◆ Task to carry out
Reproduce word for word the part of the SSD comment thread below that begins at "Fairly sure that" and stops after "that illustrates otherwise.".

◆ Text provided
============

42 of 256 comments (clear)

  1. not really by hypergreatthing · · Score: 4, Insightful

    Fairly sure that increases in capacity usually means increases in performance as well. I have not seen any ssd on the market today that illustrates otherwise.
    We're down to less than .50$ a gig on ssds. Prices have been plummeting. You can get a 256 gig drive for ~100$ . 1TB drives have been almost hitting the $400 mark.
    When 2TB ssd come on the market, you'll see the rest drop in price as well. I'm not quite sure where the author is getting their information. Check the price drops over the last two years and you can see they haven't hit bottom yet.

  2. Re:RAID? by Red_Chaos1 · · Score: 4, Insightful

    IIRC it would take 5+ high end HDDs to match the read/write speeds of a decent SSD. Add to it that a RAID 0 has no safety so if 1 drive faults, the whole thing is done. A single SSD (like my Corsair Force GT) will r/w at ±500MBs. You just can't beat that right now.

  3. Re:RAID? by Anonymous Coward · · Score: 5, Informative

    For most applications, the performance bottleneck with a hard disk is seek latency, not raw streaming bandwidth. There is basically no way for a mechanical hard disk to match the seek performance of a SSD.

  4. Re:RAID? by Anonymous Coward · · Score: 3, Informative

    Doesn't creating a striped RAID make up most of the performance issues from using a HDD over a SSD? At that point, it's more the bus or CPU that's a limiting factor?

    No RAID does not allow HDD to perform as SSDs. RAID increases throughput but it does not decrease access time, which in many cases is fare more important than throughput.

    Having a seek time of 8ms when you are working with many small files is a huge hit on performance. The seek time of SSDs is well under a millisecond. RAID does not help this no matter how many disks you stripe.

============

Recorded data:
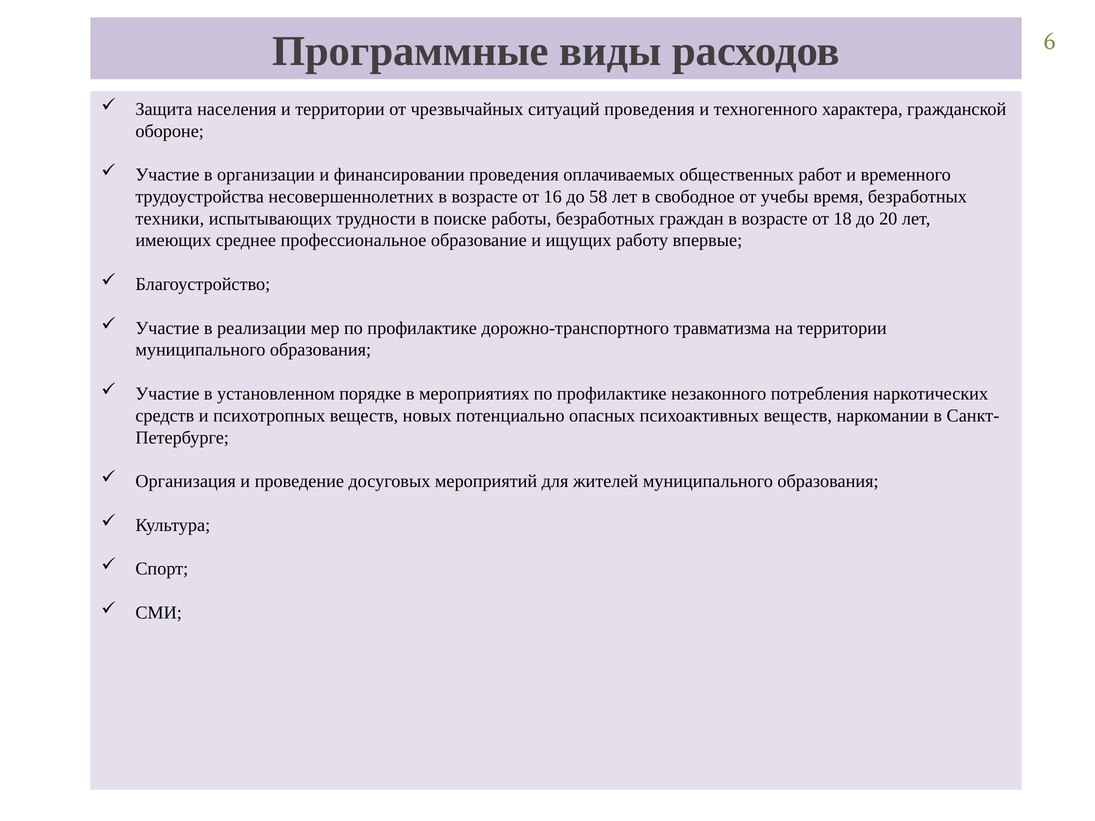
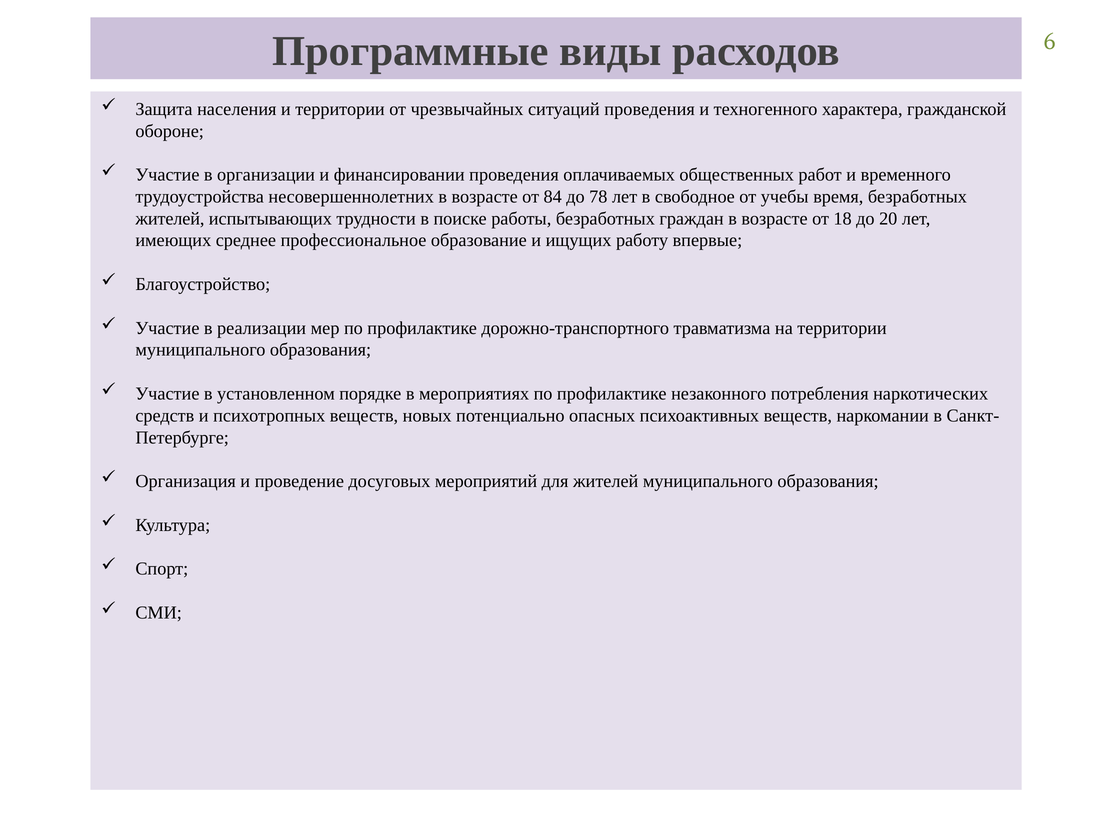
16: 16 -> 84
58: 58 -> 78
техники at (170, 219): техники -> жителей
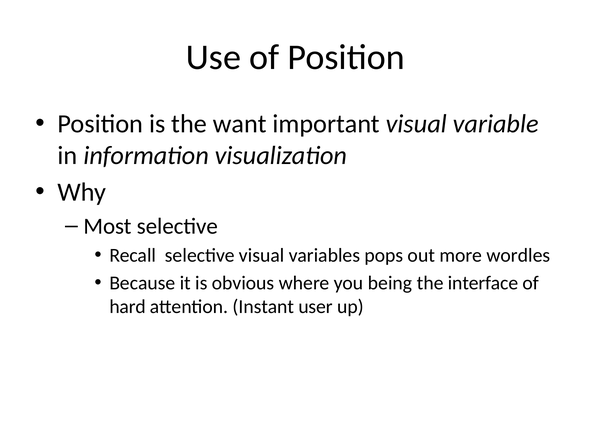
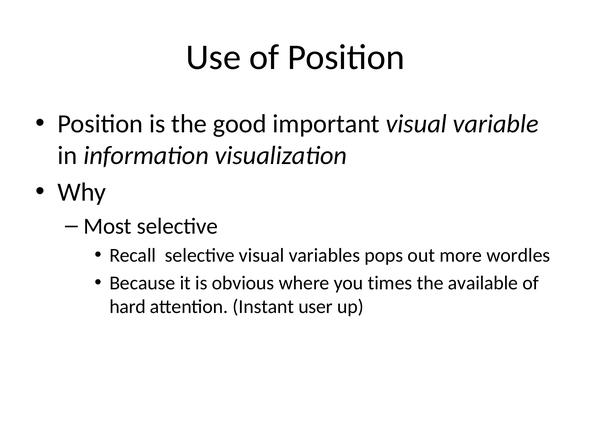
want: want -> good
being: being -> times
interface: interface -> available
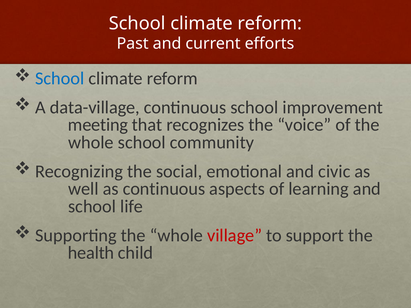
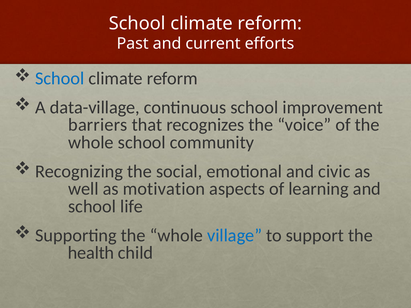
meeting: meeting -> barriers
as continuous: continuous -> motivation
village colour: red -> blue
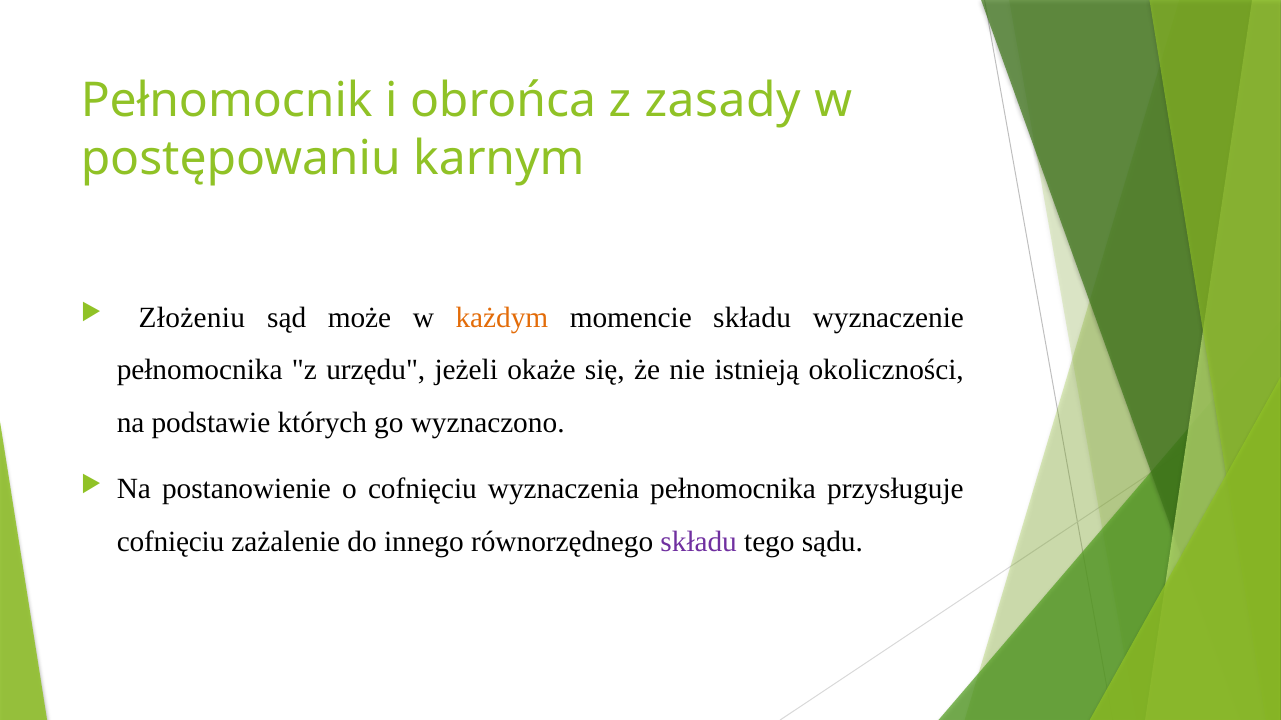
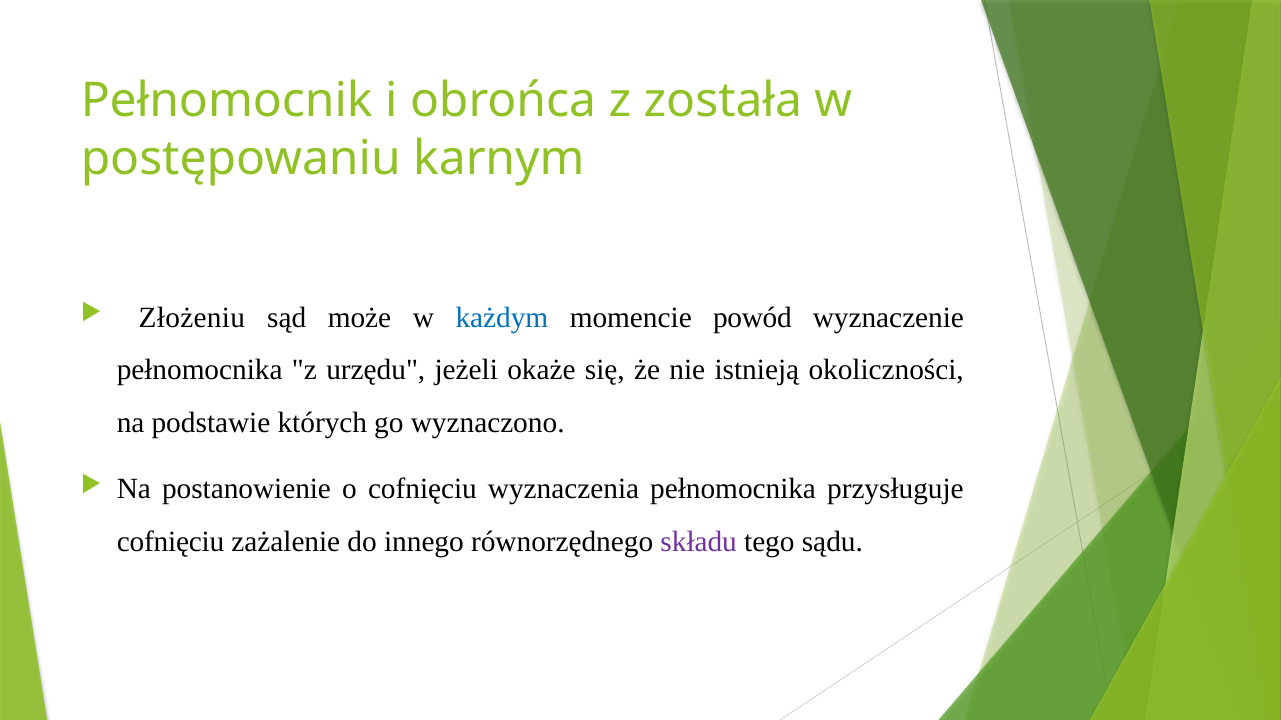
zasady: zasady -> została
każdym colour: orange -> blue
momencie składu: składu -> powód
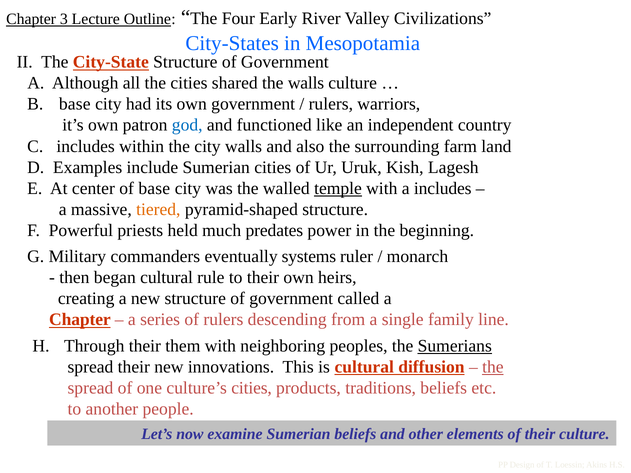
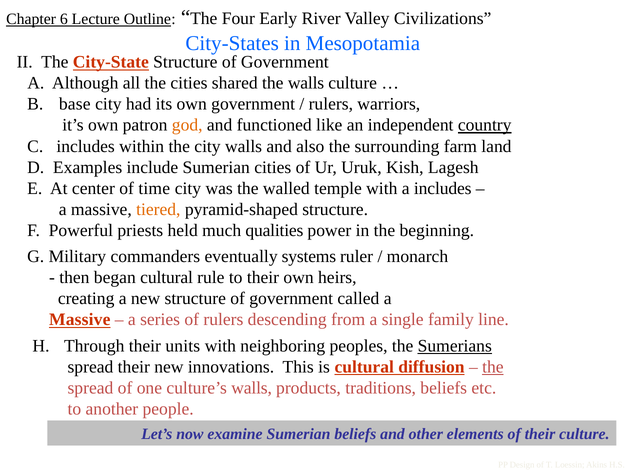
3: 3 -> 6
god colour: blue -> orange
country underline: none -> present
of base: base -> time
temple underline: present -> none
predates: predates -> qualities
Chapter at (80, 320): Chapter -> Massive
them: them -> units
culture’s cities: cities -> walls
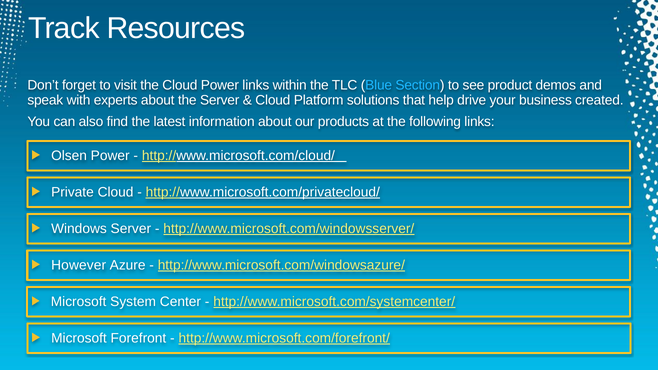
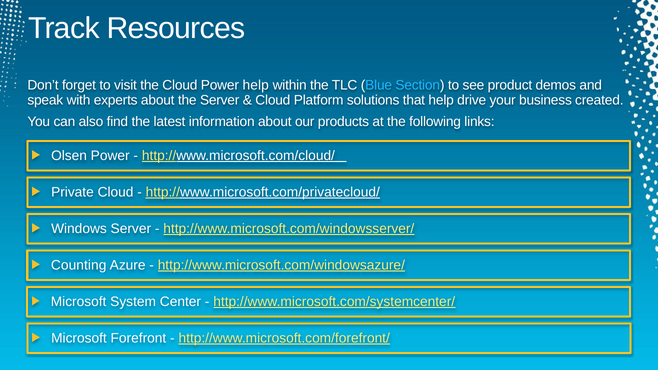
Power links: links -> help
However: However -> Counting
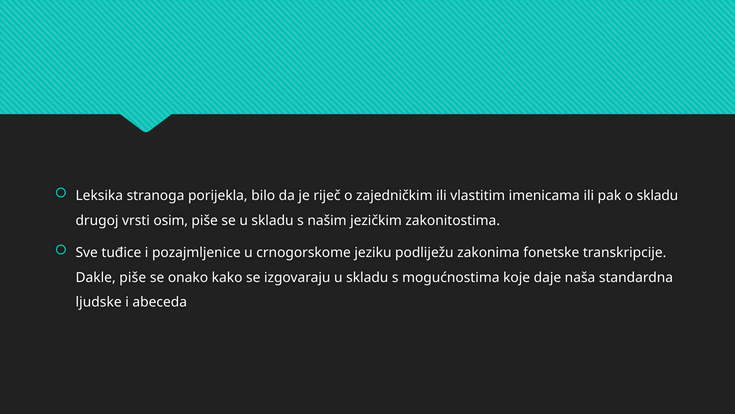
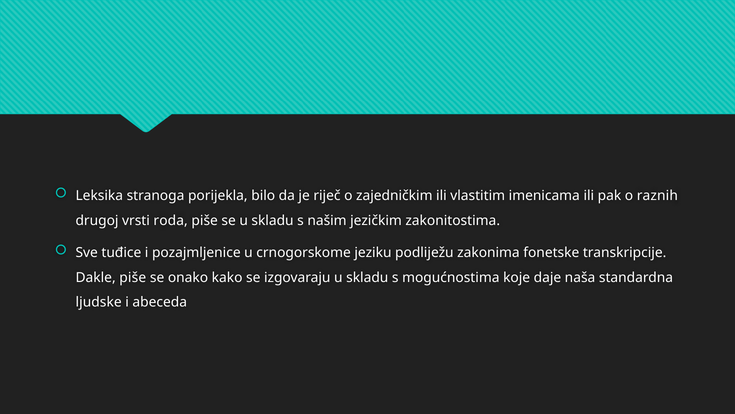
o skladu: skladu -> raznih
osim: osim -> roda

============

◆ Exercise result
Fairly sure that increases in capacity usually means increases in performance as well. I have not seen any ssd on the market today that illustrates otherwise.